Tema 032 - NA CONTRAMÃO
BIOGRAFIA
NA CONTRAMÃO
Bárbara Helena

 

Alfredo

Eu sei que você estava cansado por causa das noites mal-dormidas na sinuca, no carteado e na safadeza que você chama de trabalho noturno.

Sei que seus olhos já não são os mesmos de tanto virar a noite no pôquer do Bar do Amaro, ainda por cima com toda aquela fumaça de cigarro.

O cigarro ainda vai te matar, Alfredo.

Reconheço que você não é mais tão garoto, as rugas e a barriga que você tenta encolher toda vez que eu olho distraída, estão aí e não me deixam mentir. Depois do quadragésimo regime, você desistiu e aceitou que nunca vai largar o chope e os tira-gostos da madrugada.

E tem inveja de mim, que posso olhar meus pés, sem precisar fazer ginástica e contorcionismo.
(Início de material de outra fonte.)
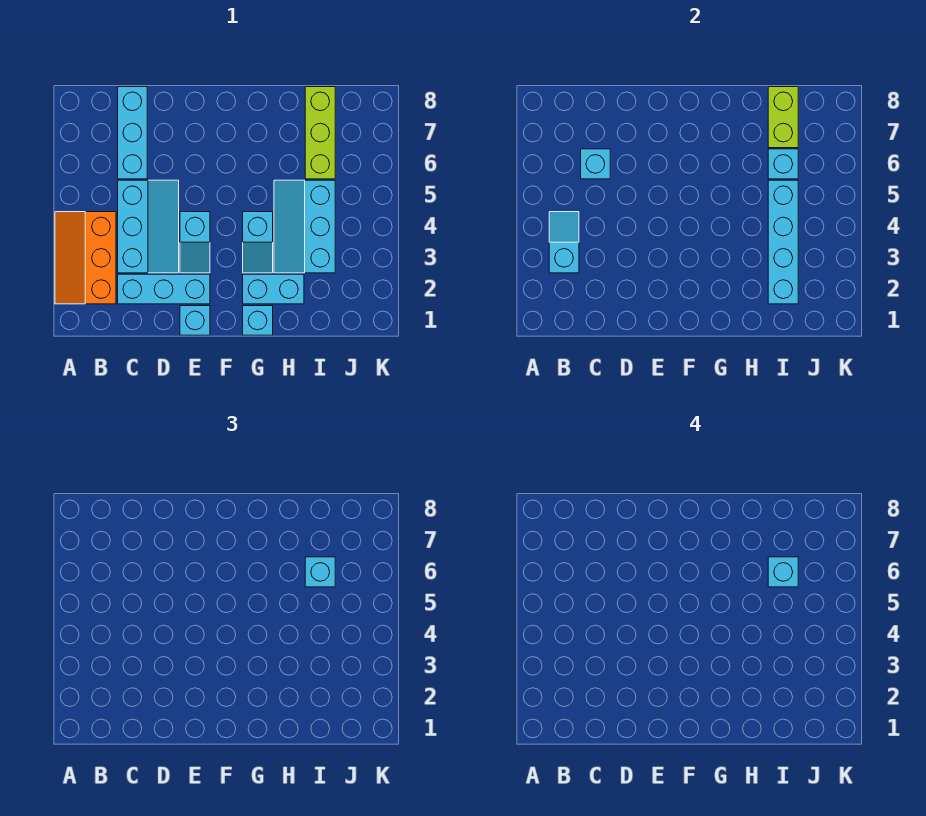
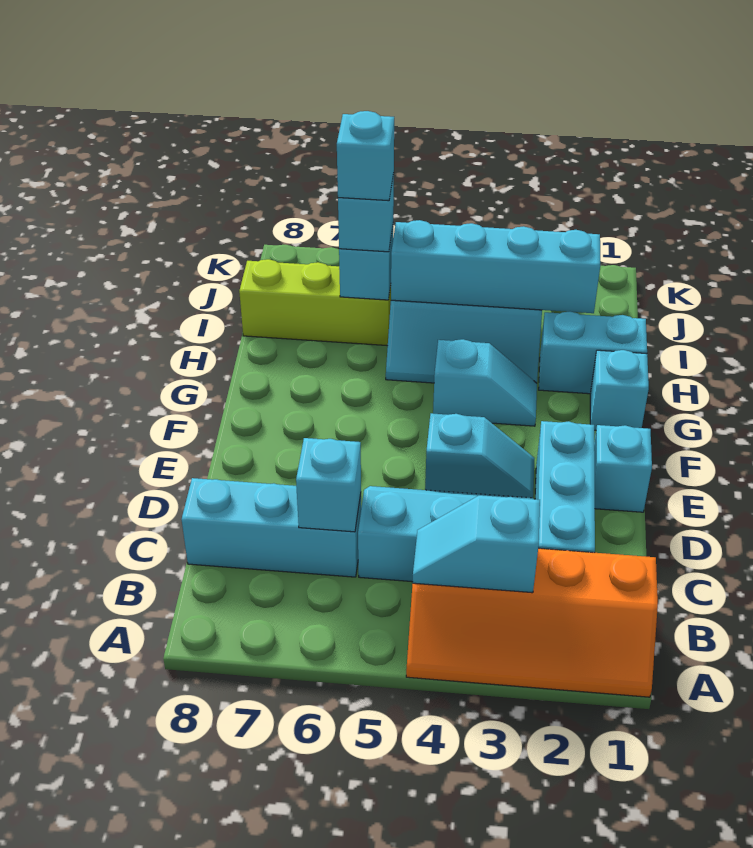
orange 2x3 slope [55,212,116,304] -> orange 2x4 slope [406,548,658,697]
cyan 1x2 brick [243,274,304,304] -> cyan 1x2 brick turned to [539,312,647,394]
lime 1x2 brick [768,87,798,148] -> none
Deve ser por isto que me mandou os mesmos bombons que odeio.

Com a perna quebrada e sem fazer exercício é que não dá para eu deixar o regime, Alfredo. Mas um braço perfeito é suficiente para te dar a porrada que você merece.

Sei que você não é mais o mesmo.

Nossa cama que o diga. A idade chega para todos.

Sabe quem veio me visitar? O português da padaria, lembra dele? Trouxe umas flores bem bonitas e desejou boa sorte para você.

Você precisa mesmo, não é Alfredo?

O Joça mandou a conta do conserto do carro dele e anexo a esta vai a continha do hospital.

Quando sair da cadeia, coração, estou esperando para acertarmos a conta principal.

Sei que você é maluco, irresponsável, estava cheio de cana e nunca ligou pra sorte do carro e da vida alheia.

Mas podia ter me deixado em casa antes de entrar com tudo na contramão.